Berlin's public digital archives contain tens of thousands of duplicate photographs and scanned documents — redundant files that are clogging storage systems, confusing researchers, and costing the city money it doesn't have budgeted for the problem. That, at least, is the picture emerging from conversations across Berlin's library and archival community this summer, as the Senate Department for Culture and Social Cohesion quietly reviews its digitisation strategy ahead of a planned 2027 infrastructure overhaul.
The issue isn't new, but urgency around it is sharpening. Berlin's Abgeordnetenhaus approved a fresh tranche of funding in early 2026 for expanded public digitisation work, building on the Berliner Digitalisierungsstrategie framework adopted in 2023. That money has accelerated the scanning of physical collections — but faster intake without better deduplication tools means the underlying problem is compounding faster than it's being solved.
What Experts Are Saying
Archivists and data specialists working with Berlin institutions describe the duplicate image problem as a structural one, not a technical glitch. The Zentral- und Landesbibliothek Berlin, which operates reading rooms at both its Amerika-Gedenkbibliothek site on Blücherplatz in Kreuzberg and the Breite Straße location in Mitte, has been grappling with overlapping digital asset collections inherited from multiple predecessor institutions. When legacy systems are merged without a unified metadata standard, the same photograph — say, a 1960s shot of the Gedächtniskirche construction site — can end up filed under three different catalogue numbers with no automated flag to catch it.

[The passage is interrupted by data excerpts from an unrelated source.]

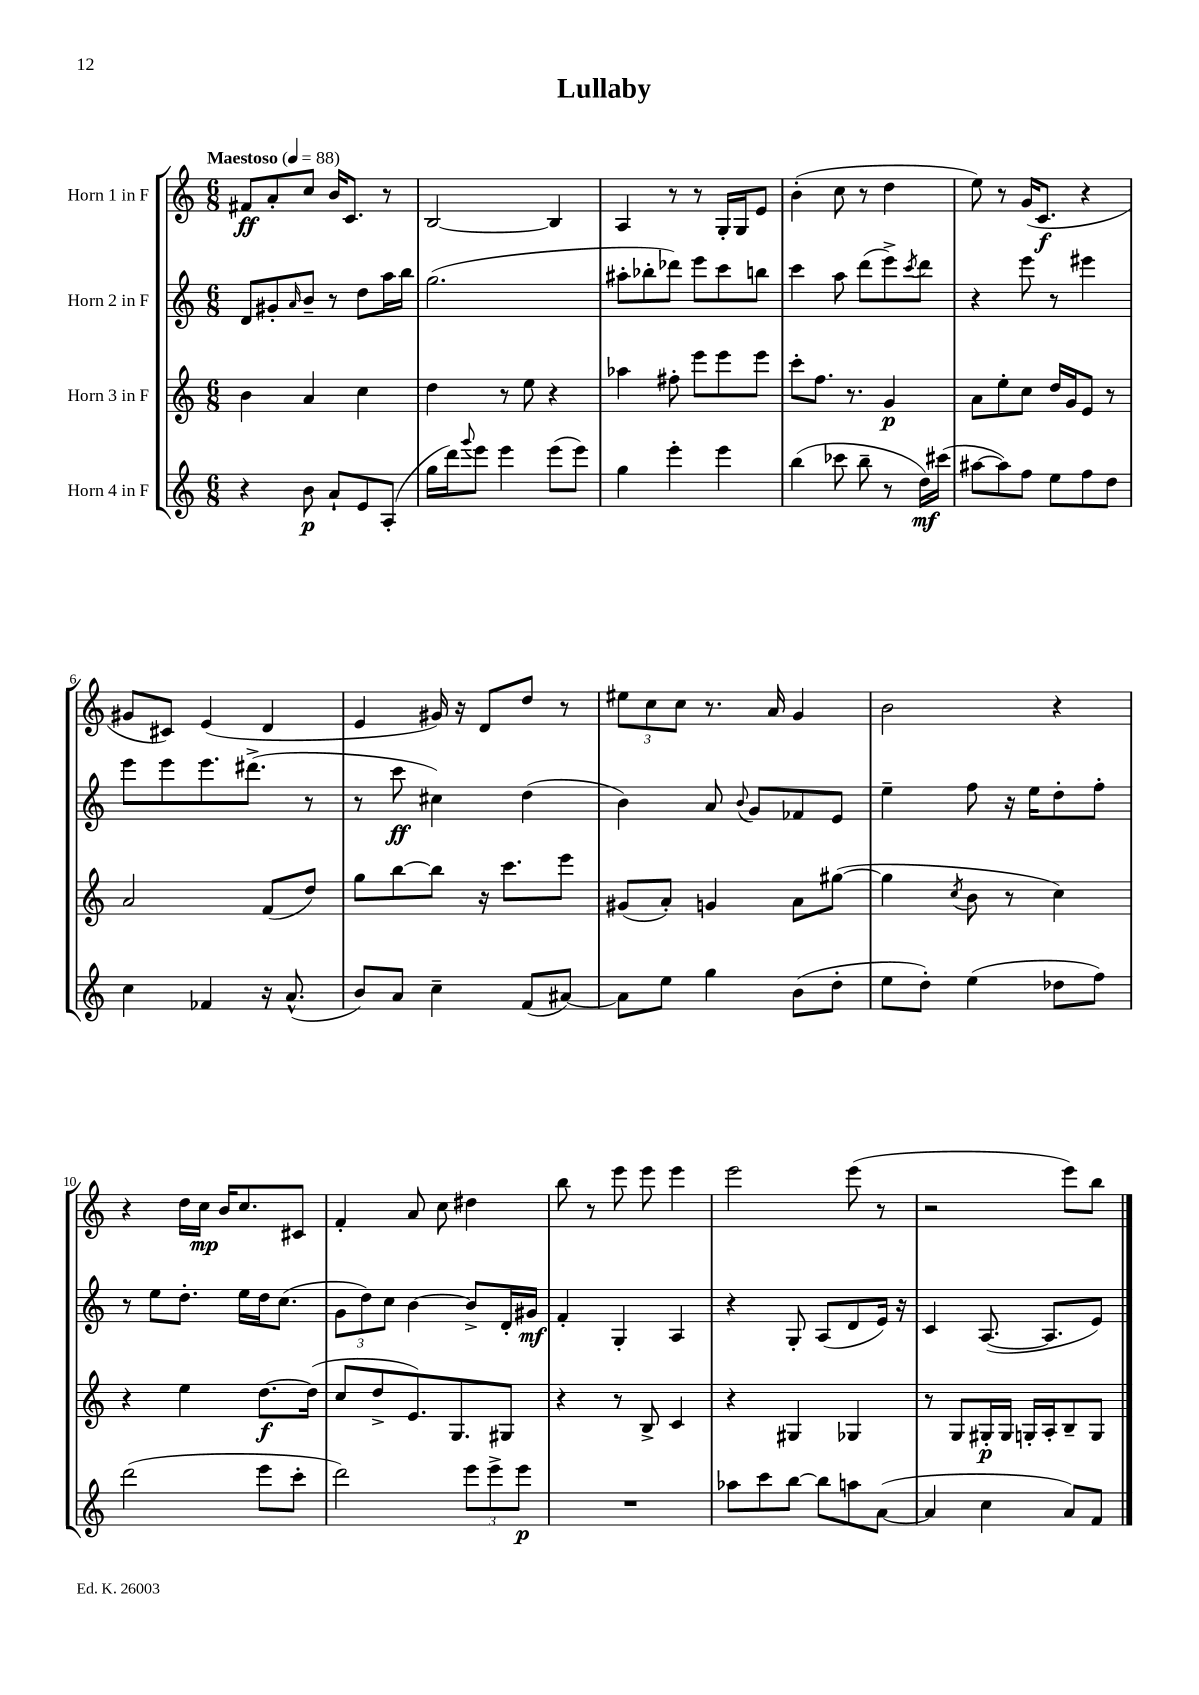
\header { title = "Lullaby" }
<<
\new StaffGroup <<
\new Staff = "s0" \with { instrumentName = "Horn 1 in F" } {
    \clef treble \key c \major \numericTimeSignature \time 6/8 \tempo "Maestoso" 4 = 88
    fis'8\ff a'8-. c''8 b'16 c'8. r8 |
    b2~ b4 |
    a4 r8 r8 g16-. g16 e'8 |
    b'4-.( c''8 r8 d''4 |
    e''8) r8 g'16( c'8.\f r4 |
    gis'8 cis'8) e'4( d'4 |
    e'4 gis'16) r16 d'8 d''8 r8 |
    \tuplet 3/2 { eis''8 c''8 c''8 } r8. a'16 g'4 |
    b'2 r4 |
    r4 d''16 c''16\mp b'16 c''8. cis'8 |
    f'4-. a'8 c''8 dis''4 |
    b''8 r8 e'''8 e'''8 e'''4 |
    e'''2 e'''8( r8 |
    r2 e'''8) b''8 \bar "|." |
}
\new Staff = "s1" \with { instrumentName = "Horn 2 in F" } {
    \clef treble \key c \major \numericTimeSignature \time 6/8
    d'8 gis'8-. \grace { a'16 } b'8-- r8 d''8 a''16 b''16 |
    g''2.( |
    ais''8-. bes''8-. des'''8) e'''8 c'''8 b''8 |
    c'''4 a''8 d'''8( e'''8->) \acciaccatura { c'''8 } d'''8 |
    r4 e'''8 r8 eis'''4 |
    e'''8 e'''8 e'''8. dis'''8.->( r8 |
    r8 c'''8\ff cis''4) d''4( |
    b'4) a'8 \appoggiatura { b'8 } g'8 fes'8 e'8 |
    e''4-- f''8 r16 e''16 d''8-. f''8-. |
    r8 e''8 d''8.-. e''16 d''16 c''8.( |
    \tuplet 3/2 { g'8 d''8) c''8 } b'4~ b'8-> d'16-. gis'16\mf |
    f'4-. g4-. a4 |
    r4 g8-. a8( d'8 e'16) r16 |
    c'4 a8.~( a8. e'8) \bar "|." |
}
\new Staff = "s2" \with { instrumentName = "Horn 3 in F" } {
    \clef treble \key c \major \numericTimeSignature \time 6/8
    b'4 a'4 c''4 |
    d''4 r8 e''8 r4 |
    aes''4 fis''8-. e'''8 e'''8 e'''8 |
    c'''8-. f''8. r8. g'4\p |
    a'8 e''8-. c''8 d''16 g'16 e'8 r8 |
    a'2 f'8( d''8) |
    g''8 b''8~ b''8 r16 c'''8. e'''8 |
    gis'8( a'8-.) g'4 a'8 gis''8~( |
    gis''4 \acciaccatura { c''8 } b'8 r8 c''4) |
    r4 e''4 d''8.~\f d''16( |
    c''8 d''8-> e'8.) g8. gis8 |
    r4 r8 b8-> c'4 |
    r4 gis4 ges4 |
    r8 g8 gis16-.\p gis16 g16-. a16-. b8-- g8 \bar "|." |
}
\new Staff = "s3" \with { instrumentName = "Horn 4 in F" } {
    \clef treble \key c \major \numericTimeSignature \time 6/8
    r4 b'8\p a'8-! e'8 a8-.( |
    g''16 d'''16) \appoggiatura { g'''8 } e'''8 e'''4 e'''8( e'''8) |
    g''4 e'''4-. e'''4 |
    b''4( ces'''8 b''8-- r8 d''16\mf) cis'''16( |
    ais''8~ ais''8) f''8 e''8 f''8 d''8 |
    c''4 fes'4 r16 a'8.-^( |
    b'8) a'8 c''4-- f'8( ais'8~) |
    ais'8 e''8 g''4 b'8( d''8-. |
    e''8 d''8-.) e''4( des''8 f''8) |
    d'''2( e'''8 c'''8-. |
    d'''2) \tuplet 3/2 { e'''8 e'''8-> e'''8\p } |
    R2. |
    aes''8 c'''8 b''8~ b''8 a''8 a'8~( |
    a'4 c''4 a'8) f'8 \bar "|." |
}
>>
>>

Specialists in digital preservation point to perceptual hashing and AI-assisted image fingerprinting as the most practical near-term remedies. These technologies compare images at the pixel-structure level rather than relying on file names or metadata tags, which are frequently inconsistent in public sector databases. Pilot programs using similar tools have been run at institutions including the Deutsche Digitale Bibliothek, the Frankfurt-based national aggregation platform that pulls records from more than 40,000 German cultural institutions, including dozens of Berlin collections.

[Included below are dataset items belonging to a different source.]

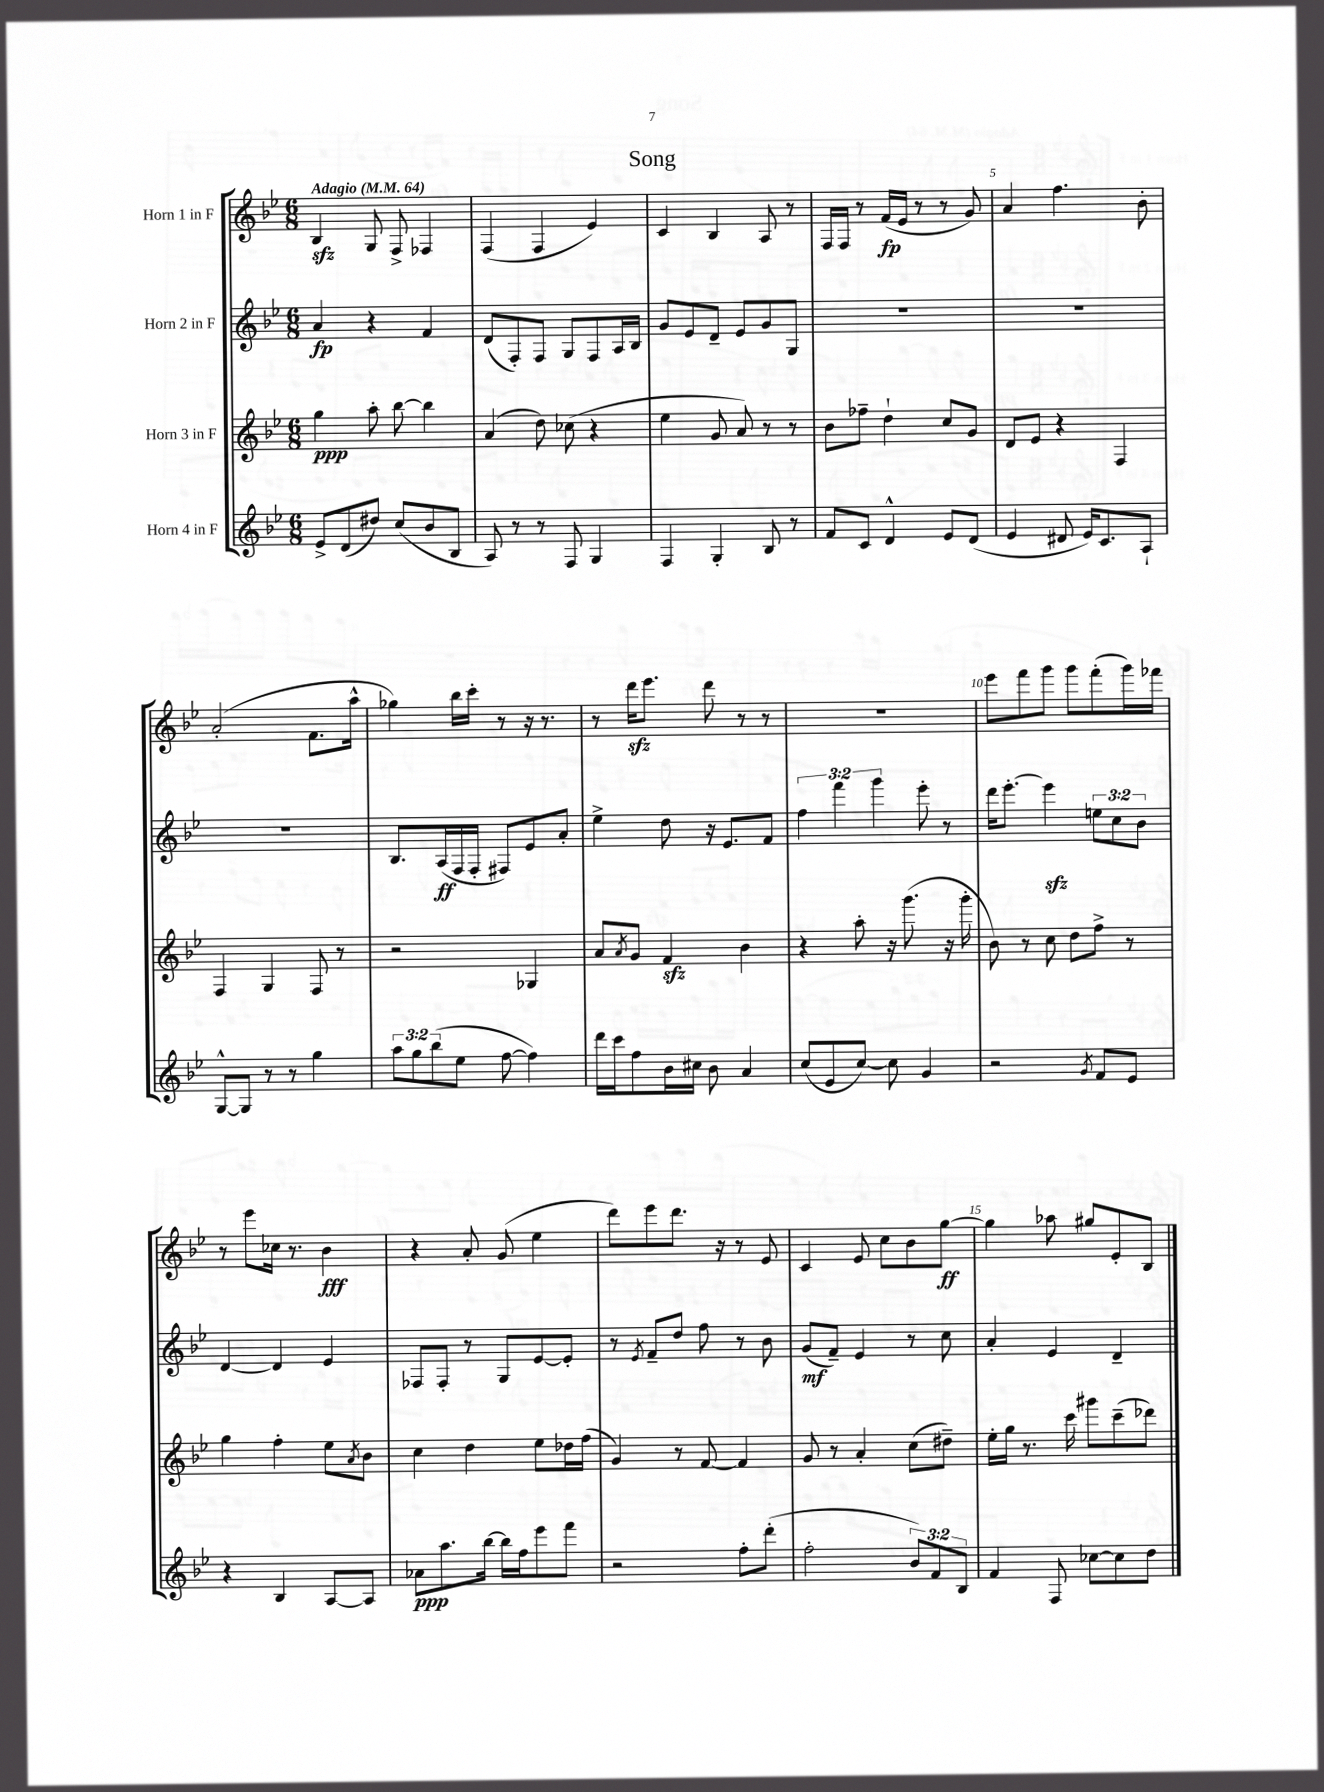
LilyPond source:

\header { title = "Song" }
<<
\new StaffGroup <<
\new Staff = "s0" \with { instrumentName = "Horn 1 in F" } {
    \clef treble \key bes \major \numericTimeSignature \time 6/8 \tempo "Adagio" 4 = 64
    bes4\sfz g8 f8-> fes4 |
    f4( f4 ees'4) |
    c'4 bes4 a8 r8 |
    f16 f16 r8 f'16\fp( ees'16 r8 r8 g'8) |
    a'4 f''4. bes'8-. |
    a'2-.( f'8. a''16-^ |
    ges''4) bes''16 c'''16-. r8 r16 r8. |
    r8 d'''16\sfz ees'''8. d'''8 r8 r8 |
    R2. |
    ees'''8 f'''8 g'''8 g'''8 f'''8-.( g'''16) fes'''16 |
    r8 ees'''8 ces''16 r8. bes'4\fff |
    r4 a'8-. g'8( ees''4 |
    d'''8) ees'''8 d'''8. r16 r8 ees'8 |
    c'4 ees'8 c''8 bes'8 g''8~\ff |
    g''4 aes''8 gis''8 ees'8-. bes8 \bar "|." |
}
\new Staff = "s1" \with { instrumentName = "Horn 2 in F" } {
    \clef treble \key bes \major \numericTimeSignature \time 6/8 \override Staff.TupletNumber.text = #tuplet-number::calc-fraction-text
    a'4\fp r4 f'4 |
    d'8( f8-.) f8 g8 f8 a16 bes16 |
    g'8 ees'8 d'8-- ees'8 g'8 g8 |
    R2. |
    R2. |
    R2. |
    bes8. a16\ff( f16 f16-. fis8) ees'8 a'8-. |
    ees''4-> d''8 r16 ees'8. f'8 |
    \tuplet 3/2 { f''4 f'''4 g'''4 } ees'''8-. r8 |
    d'''16 ees'''8.~-. ees'''4\sfz \tuplet 3/2 { e''8 c''8 bes'8 } |
    d'4~ d'4 ees'4 |
    fes8 fes8-. r8 g8 ees'8~ ees'8-. |
    r8 \acciaccatura { ees'8 } f'8-- d''8 f''8 r8 bes'8 |
    g'8\mf( f'8--) ees'4 r8 c''8 |
    a'4-. ees'4 d'4-- \bar "|." |
}
\new Staff = "s2" \with { instrumentName = "Horn 3 in F" } {
    \clef treble \key bes \major \numericTimeSignature \time 6/8
    g''4\ppp a''8-. bes''8~ bes''4 |
    a'4( d''8) ces''8( r4 |
    ees''4 g'8 a'8) r8 r8 |
    bes'8 fes''8-- d''4-! c''8 g'8 |
    d'8 ees'8 r4 f4 |
    f4 g4 f8 r8 |
    r2 ges4 |
    a'8 \acciaccatura { a'8 } g'8 f'4\sfz bes'4 |
    r4 a''8-. r16 g'''8.( r16 g'''16-. |
    bes'8) r8 c''8 d''8 f''8-> r8 |
    g''4 f''4-. ees''8 \acciaccatura { a'8 } bes'8 |
    c''4 d''4 ees''8 des''16 f''16( |
    g'4) r8 f'8~ f'4 |
    g'8 r8 a'4-. c''8( dis''8--) |
    ees''16-. g''16 r8. c'''16 gis'''8 c'''8--( des'''8) \bar "|." |
}
\new Staff = "s3" \with { instrumentName = "Horn 4 in F" } {
    \clef treble \key bes \major \numericTimeSignature \time 6/8 \override Staff.TupletNumber.text = #tuplet-number::calc-fraction-text
    ees'8-> d'8( dis''8) c''8( bes'8 bes8 |
    a8) r8 r8 f8 g4 |
    f4 g4-. bes8 r8 |
    f'8 c'8 d'4-^ ees'8 d'8( |
    ees'4 dis'8 ees'16) c'8. a8-! |
    g8~-^ g8 r8 r8 g''4 |
    \tuplet 3/2 { a''8 g''8 bes''8( } ees''8 f''8~ f''4) |
    d'''16 c'''16 f''8 bes'16 cis''16 bes'8 a'4 |
    c''8( ees'8 c''8~) c''8 g'4 |
    r2 \acciaccatura { g'8 } f'8 ees'8 |
    r4 bes4 a8~ a8 |
    aes'8\ppp a''8. bes''16~ bes''16 f''16 ees'''8 f'''8 |
    r2 f''8-. d'''8-.( |
    f''2-. \tuplet 3/2 { bes'8) f'8 bes8 } |
    f'4 f8 ces''8~ ces''8 d''8 \bar "|." |
}
>>
>>
\layout { \context { \Score \override BarNumber.break-visibility = ##(#f #t #t) barNumberVisibility = #(every-nth-bar-number-visible 5) } }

The cost of inaction is quantifiable. Cloud storage for uncompressed archival image files runs to roughly €0.023 per gigabyte per month on standard public-sector procurement contracts — a figure that scales quickly when a single collection duplication event can generate hundreds of gigabytes of redundant data. Deduplication tools, by contrast, are available through open-source frameworks such as FIDO and commercial vendors at a fraction of that ongoing expense.
City Programs and What Comes Next
The Stadtarchiv Berlin, which holds records spanning back centuries and operates out of its Breite Straße facility, is among the institutions expected to participate in a Senate-coordinated working group being assembled this autumn. The group's remit, according to publicly circulated planning documents from the Senatsverwaltung für Kultur, will include establishing a common deduplication protocol for institutions receiving public digitisation grants.
Technologists advising the process say the critical decision point is whether Berlin adopts a centralised deduplication layer — a shared service that all funded institutions pipe their uploads through — or pushes responsibility down to individual archive managers. The centralised model is faster and more consistent; the decentralised one is more politically palatable to institutions protective of their cataloguing autonomy. Neither approach has been formally endorsed yet.
For researchers using facilities like the Staatsbibliothek zu Berlin on Potsdamer Straße in Tiergarten, the practical consequence of unresolved duplicates is wasted time: catalogue searches return multiple entries for identical images, provenance notes conflict between versions, and requests for high-resolution copies sometimes retrieve a lower-quality duplicate rather than the canonical original. Fixing that experience is, ultimately, what is driving the political pressure on administrators to move faster than archival bureaucracies typically do.
The Senate's digitisation review is expected to produce a formal recommendation by the end of the third quarter of 2026. If the working group's timeline holds, procurement for new deduplication tooling could begin before the end of the year — putting Berlin on track to have a functioning system in place before the 2027 infrastructure build-out locks in its data architecture for the next decade.